課題文:
以下の提供テキストを読み、次の問いに答えてください。
(a) 2020年4月23日の地震の規模はMjmaでいくつか。
(b) 発表者の所属はどこか。
(c) コンビーナは誰で、所属はどこか。

提供テキスト:
+--
コンビーナ:吉田 康宏(気象庁気象大学校)

[SSS13-P08] 飛騨山脈南部の群発地震:2020年と過去の活動の比較

*大見 士朗1 (1.京都大学防災研究所地震防災研究部門)

キーワード:飛騨山脈南部、群発地震

§はじめに
飛騨山脈南部の上高地およびその周辺において、2020年4月23日のMjma=5.5の地震を5月25日現在までの最大地震として、活発な地震活動が続いている。飛騨山脈南部の乗鞍岳から焼岳、穂高岳、そして槍ヶ岳にかけての地域は、従来より群発地震活動が頻発している場所である。本発表では、5月25日現在進行中の2020年の地震活動とこの地域の過去の地震活動の比較を行う。
+--
保存データ:

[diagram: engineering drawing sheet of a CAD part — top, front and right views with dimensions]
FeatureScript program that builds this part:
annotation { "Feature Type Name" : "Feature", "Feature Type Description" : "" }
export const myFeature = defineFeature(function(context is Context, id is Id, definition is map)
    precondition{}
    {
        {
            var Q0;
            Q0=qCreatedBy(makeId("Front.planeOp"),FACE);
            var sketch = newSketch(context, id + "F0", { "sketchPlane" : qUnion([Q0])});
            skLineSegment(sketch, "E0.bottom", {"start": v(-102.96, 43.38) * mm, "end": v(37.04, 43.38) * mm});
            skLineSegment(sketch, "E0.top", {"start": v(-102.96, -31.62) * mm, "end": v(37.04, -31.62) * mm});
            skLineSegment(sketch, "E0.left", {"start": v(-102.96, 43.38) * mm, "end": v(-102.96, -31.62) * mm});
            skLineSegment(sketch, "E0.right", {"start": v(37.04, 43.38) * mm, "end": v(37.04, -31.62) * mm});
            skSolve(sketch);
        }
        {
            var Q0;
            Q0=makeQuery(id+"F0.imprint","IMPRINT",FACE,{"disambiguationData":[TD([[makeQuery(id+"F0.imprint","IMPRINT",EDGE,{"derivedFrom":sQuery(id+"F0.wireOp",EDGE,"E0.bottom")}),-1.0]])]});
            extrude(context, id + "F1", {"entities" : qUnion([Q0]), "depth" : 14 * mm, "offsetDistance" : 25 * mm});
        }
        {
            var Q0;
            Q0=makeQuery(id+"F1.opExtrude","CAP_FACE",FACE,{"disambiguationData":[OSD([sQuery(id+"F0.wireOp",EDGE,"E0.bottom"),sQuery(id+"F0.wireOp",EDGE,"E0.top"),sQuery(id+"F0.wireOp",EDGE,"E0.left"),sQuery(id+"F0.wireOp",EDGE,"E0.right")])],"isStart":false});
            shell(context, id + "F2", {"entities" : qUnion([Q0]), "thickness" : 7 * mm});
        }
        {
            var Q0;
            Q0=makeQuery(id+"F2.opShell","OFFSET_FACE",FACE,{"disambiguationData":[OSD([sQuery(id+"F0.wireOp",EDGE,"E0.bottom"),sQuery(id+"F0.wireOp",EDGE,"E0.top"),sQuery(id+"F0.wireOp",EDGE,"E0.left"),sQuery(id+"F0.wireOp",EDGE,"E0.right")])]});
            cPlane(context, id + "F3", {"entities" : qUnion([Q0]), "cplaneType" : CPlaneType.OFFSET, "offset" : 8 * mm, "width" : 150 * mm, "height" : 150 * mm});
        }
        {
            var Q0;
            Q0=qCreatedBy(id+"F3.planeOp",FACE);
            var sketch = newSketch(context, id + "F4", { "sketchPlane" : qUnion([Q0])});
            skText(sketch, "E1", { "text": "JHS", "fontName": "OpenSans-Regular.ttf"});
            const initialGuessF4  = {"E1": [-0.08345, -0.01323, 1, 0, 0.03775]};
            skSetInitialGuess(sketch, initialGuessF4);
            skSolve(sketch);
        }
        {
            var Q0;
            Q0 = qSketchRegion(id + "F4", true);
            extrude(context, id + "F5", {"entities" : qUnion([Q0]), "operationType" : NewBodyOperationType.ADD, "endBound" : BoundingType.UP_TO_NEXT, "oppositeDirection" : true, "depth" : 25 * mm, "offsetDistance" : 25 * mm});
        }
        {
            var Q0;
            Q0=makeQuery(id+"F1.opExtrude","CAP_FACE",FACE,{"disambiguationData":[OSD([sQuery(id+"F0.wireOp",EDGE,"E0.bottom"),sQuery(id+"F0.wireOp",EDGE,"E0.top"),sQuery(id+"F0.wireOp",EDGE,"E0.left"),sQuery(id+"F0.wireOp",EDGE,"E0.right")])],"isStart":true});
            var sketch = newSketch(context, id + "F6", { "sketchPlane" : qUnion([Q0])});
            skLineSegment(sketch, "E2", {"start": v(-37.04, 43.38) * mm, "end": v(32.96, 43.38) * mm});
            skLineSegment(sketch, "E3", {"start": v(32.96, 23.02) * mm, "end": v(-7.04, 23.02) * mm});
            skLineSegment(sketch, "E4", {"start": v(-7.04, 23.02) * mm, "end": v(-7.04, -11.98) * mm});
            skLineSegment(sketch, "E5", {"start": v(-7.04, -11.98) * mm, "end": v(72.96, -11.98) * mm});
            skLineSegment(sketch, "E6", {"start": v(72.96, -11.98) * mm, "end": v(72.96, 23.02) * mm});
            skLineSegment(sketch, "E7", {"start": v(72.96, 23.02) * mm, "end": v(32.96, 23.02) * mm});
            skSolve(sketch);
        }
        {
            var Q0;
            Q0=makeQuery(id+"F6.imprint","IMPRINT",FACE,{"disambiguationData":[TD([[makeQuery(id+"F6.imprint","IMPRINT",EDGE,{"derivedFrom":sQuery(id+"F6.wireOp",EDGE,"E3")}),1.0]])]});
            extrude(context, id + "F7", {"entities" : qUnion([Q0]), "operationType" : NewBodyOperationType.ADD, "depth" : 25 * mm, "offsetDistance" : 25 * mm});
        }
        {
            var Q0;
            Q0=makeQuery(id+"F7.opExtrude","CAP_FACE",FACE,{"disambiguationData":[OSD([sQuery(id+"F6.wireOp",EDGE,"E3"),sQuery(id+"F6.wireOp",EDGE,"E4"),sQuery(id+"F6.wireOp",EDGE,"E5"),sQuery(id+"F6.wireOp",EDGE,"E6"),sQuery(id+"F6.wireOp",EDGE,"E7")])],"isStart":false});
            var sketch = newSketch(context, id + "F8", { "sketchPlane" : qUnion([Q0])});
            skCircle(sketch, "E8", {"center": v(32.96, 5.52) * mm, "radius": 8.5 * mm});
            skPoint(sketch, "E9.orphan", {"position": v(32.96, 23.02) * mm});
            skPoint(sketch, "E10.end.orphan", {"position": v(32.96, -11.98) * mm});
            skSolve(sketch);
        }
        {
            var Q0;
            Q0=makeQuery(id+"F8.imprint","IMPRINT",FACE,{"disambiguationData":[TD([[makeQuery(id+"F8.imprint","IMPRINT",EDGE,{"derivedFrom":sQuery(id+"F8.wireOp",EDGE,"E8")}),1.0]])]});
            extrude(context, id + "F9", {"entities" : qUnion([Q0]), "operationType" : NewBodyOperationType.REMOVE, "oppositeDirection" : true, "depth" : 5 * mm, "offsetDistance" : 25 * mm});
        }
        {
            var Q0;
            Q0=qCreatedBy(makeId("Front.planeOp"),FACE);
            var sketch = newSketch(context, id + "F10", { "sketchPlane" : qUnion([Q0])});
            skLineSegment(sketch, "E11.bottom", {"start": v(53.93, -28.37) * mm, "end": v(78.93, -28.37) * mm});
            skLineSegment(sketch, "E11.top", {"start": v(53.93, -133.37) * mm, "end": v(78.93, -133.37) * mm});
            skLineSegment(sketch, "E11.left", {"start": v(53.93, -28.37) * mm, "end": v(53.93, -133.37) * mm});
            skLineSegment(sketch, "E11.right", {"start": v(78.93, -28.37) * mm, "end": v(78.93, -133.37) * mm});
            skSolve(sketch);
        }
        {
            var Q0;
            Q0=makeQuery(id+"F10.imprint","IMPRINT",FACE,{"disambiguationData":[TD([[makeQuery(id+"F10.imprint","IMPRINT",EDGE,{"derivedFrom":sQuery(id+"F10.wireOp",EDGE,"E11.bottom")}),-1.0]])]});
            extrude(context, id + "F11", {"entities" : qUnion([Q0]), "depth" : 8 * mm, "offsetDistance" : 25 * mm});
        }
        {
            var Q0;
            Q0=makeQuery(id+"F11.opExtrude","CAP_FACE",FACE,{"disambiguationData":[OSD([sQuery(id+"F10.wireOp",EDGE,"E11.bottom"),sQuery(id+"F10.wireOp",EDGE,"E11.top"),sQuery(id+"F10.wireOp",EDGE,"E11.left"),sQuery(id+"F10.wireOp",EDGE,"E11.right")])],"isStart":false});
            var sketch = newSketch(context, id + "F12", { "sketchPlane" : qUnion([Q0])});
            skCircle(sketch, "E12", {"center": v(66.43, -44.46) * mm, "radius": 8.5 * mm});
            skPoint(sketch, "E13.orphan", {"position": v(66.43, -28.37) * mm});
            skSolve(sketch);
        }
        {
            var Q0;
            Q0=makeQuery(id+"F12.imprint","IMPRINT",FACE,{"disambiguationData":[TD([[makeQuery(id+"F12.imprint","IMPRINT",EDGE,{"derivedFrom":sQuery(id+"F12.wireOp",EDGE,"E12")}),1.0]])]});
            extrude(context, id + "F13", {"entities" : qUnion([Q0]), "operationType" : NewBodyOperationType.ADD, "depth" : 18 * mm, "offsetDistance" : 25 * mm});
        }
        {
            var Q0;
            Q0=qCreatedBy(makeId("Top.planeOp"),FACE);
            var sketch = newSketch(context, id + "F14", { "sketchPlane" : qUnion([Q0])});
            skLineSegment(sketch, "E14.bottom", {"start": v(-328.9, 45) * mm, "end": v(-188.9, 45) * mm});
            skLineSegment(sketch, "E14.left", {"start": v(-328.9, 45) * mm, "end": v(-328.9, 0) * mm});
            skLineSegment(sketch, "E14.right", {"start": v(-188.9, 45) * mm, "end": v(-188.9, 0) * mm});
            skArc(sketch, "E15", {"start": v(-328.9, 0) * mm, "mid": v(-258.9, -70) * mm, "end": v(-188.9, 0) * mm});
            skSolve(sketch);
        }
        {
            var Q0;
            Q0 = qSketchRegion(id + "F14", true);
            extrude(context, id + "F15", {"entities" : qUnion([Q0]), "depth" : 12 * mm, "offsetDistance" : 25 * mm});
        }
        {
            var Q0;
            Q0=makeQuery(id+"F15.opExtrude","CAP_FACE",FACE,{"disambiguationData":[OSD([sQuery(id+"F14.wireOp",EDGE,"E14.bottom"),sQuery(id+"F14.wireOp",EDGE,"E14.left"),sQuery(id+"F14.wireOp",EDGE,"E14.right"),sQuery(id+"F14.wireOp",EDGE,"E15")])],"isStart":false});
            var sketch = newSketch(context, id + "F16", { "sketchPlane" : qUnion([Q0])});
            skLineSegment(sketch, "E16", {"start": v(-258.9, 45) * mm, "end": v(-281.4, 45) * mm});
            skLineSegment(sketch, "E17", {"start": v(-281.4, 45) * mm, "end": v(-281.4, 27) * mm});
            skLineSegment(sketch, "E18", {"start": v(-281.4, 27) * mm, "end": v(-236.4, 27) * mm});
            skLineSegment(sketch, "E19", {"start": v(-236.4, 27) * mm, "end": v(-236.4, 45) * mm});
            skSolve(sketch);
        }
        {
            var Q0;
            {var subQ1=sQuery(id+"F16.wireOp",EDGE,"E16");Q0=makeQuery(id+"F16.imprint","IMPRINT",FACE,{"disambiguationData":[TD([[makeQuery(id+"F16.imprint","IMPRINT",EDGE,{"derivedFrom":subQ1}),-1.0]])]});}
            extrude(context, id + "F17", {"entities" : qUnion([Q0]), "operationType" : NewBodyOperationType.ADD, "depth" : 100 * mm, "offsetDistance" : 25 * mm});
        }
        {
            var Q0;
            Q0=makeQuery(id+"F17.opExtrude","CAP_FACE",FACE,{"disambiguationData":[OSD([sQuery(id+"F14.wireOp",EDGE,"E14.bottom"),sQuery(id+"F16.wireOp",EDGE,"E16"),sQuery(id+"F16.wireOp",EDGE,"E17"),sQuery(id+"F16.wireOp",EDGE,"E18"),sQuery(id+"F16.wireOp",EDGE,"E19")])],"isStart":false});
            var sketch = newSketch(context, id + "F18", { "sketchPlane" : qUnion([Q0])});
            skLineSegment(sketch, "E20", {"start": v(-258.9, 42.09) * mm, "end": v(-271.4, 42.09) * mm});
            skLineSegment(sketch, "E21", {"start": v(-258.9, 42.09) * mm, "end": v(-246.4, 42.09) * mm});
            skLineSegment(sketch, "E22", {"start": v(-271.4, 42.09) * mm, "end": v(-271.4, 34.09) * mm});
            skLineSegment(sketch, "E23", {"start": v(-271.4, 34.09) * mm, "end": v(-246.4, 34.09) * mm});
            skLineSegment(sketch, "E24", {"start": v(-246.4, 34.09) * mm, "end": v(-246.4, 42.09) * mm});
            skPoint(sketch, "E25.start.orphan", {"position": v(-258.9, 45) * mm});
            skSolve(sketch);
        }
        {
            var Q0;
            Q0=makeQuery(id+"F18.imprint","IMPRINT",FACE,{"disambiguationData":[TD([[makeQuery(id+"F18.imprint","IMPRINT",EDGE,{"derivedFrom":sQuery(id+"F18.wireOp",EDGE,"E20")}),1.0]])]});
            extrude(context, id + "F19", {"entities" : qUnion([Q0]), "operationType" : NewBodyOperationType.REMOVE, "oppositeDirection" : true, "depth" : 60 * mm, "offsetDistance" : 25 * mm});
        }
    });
+--
解答:
(a) Mjma=5.5
(b) 京都大学防災研究所地震防災研究部門
(c) 吉田 康宏、気象庁気象大学校